Geely’s constellation will provide connectivity to its next-gen autos.

One of the most important components in an autonomous vehicle is its communications technology—which allows it to access the data needed to navigate its route. Chinese automobile company Geely has developed a solution to maintain a reliable data feed for its products: making its own satellite constellation.

The giant automaker—which sold 2.18 million vehicles in 2019 and also owns Volvo and a stake in Daimler-Benz—is investing $326 million in a new satellite manufacturing plant in Taizhou, close to its existing assembly lines. The plant will manufacture 500 satellites a year by 2025—with its first launches scheduled for later this year—and will have the capability of producing different satellite models. It will feature modular satellite manufacturing lines, research and testing centers and a cloud computing facility. The facility will be the first private satellite factory in China.

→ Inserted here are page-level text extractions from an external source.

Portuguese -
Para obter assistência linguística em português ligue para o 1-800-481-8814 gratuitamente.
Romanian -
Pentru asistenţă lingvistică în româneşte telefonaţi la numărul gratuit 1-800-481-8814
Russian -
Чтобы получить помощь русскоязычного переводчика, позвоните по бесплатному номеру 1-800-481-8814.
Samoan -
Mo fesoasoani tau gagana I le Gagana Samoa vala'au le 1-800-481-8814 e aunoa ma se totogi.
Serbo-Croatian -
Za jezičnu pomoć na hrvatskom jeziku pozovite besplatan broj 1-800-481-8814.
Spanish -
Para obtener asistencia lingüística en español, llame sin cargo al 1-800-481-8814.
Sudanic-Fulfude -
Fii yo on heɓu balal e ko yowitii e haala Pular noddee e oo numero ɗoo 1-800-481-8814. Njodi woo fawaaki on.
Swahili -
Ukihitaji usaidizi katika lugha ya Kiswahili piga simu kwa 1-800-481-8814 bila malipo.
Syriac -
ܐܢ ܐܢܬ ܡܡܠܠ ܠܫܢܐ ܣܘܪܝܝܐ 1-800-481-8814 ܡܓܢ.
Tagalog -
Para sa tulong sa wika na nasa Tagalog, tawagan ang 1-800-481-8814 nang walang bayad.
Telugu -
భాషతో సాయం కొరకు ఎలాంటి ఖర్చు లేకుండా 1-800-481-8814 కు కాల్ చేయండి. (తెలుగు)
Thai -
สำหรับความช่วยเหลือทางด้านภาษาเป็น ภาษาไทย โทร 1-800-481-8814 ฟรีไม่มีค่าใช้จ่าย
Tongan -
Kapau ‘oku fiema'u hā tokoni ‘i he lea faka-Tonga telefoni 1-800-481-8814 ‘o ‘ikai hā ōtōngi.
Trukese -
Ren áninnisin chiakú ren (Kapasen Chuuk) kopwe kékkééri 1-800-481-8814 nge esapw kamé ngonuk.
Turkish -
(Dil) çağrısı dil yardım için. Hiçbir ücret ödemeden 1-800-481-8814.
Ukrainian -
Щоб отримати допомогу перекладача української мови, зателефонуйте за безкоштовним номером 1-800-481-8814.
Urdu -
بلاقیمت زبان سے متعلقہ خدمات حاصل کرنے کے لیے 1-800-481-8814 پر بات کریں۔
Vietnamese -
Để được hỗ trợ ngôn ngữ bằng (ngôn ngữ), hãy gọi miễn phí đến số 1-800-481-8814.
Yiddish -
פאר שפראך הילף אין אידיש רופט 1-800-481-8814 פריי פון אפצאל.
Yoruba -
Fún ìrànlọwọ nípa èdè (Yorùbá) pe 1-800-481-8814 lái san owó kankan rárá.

The satellites themselves will occupy a low earth orbit and offer high-speed internet connectivity and cloud computing capabilities to the company’s autonomous vehicles—in addition to data processing, AI and infotainment services. Those vehicles, in turn, will feature enhanced connectivity functions to take advantage of the constellation.

By manufacturing its satellites in-house, Geely reduces its reliance on third-party suppliers to keep the data flow running smoothly.

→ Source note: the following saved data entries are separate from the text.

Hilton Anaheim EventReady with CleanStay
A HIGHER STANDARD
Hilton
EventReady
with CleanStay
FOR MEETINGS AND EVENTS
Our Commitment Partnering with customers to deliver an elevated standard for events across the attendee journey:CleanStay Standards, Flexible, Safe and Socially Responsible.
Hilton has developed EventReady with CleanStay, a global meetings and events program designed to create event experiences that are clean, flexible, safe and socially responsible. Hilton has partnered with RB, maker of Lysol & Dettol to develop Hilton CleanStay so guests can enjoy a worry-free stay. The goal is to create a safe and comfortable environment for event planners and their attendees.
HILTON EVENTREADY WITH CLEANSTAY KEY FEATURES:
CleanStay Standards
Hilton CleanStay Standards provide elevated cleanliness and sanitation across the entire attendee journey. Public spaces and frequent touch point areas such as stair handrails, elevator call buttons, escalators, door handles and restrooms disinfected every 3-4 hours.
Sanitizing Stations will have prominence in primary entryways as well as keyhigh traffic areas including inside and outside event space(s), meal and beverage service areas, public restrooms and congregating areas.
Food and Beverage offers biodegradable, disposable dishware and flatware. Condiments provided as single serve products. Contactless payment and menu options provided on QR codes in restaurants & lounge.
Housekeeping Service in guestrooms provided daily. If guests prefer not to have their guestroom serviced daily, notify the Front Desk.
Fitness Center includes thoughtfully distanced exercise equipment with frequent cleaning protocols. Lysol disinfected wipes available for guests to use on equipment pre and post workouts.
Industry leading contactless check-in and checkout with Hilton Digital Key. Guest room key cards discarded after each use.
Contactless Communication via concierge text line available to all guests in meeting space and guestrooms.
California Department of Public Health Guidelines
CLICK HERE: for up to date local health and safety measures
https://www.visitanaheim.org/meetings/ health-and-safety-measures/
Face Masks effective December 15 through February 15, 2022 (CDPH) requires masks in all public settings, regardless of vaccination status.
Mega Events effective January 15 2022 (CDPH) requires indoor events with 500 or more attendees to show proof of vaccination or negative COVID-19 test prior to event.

The state of self-driving vehicle technology.

Autonomous vehicle technologies currently rely on high-orbit satellite GPS, which can only be accurate within several meters—not precise enough for the vehicles to function safely. Geespace’s low-orbit satellites will allow for higher accuracy—down to the centimeter—which is necessary for precision maneuvers such as lane changes and accident avoidance measures.

It will also make over-the-air updating of vehicle software much more viable. In the past, car companies would rely on owners bringing their cars into the dealership for such updates. But software vulnerabilities take on vastly increased significance for an autonomous vehicle—making over-the-air updating crucial for safe operation.

Autonomous vehicles will need a staggering access to data to function smoothly and safely—and having a network of satellites dedicated to feeding the vehicles the information they need in real-time will go a long way to increasing their reliability and market appeal. “As vehicles become more connected and integrated into the Internet of Things ecosystem, the demand for data has grown exponentially,” said the company.

A dedicated satellite constellation could be an ideal answer to meeting that demand.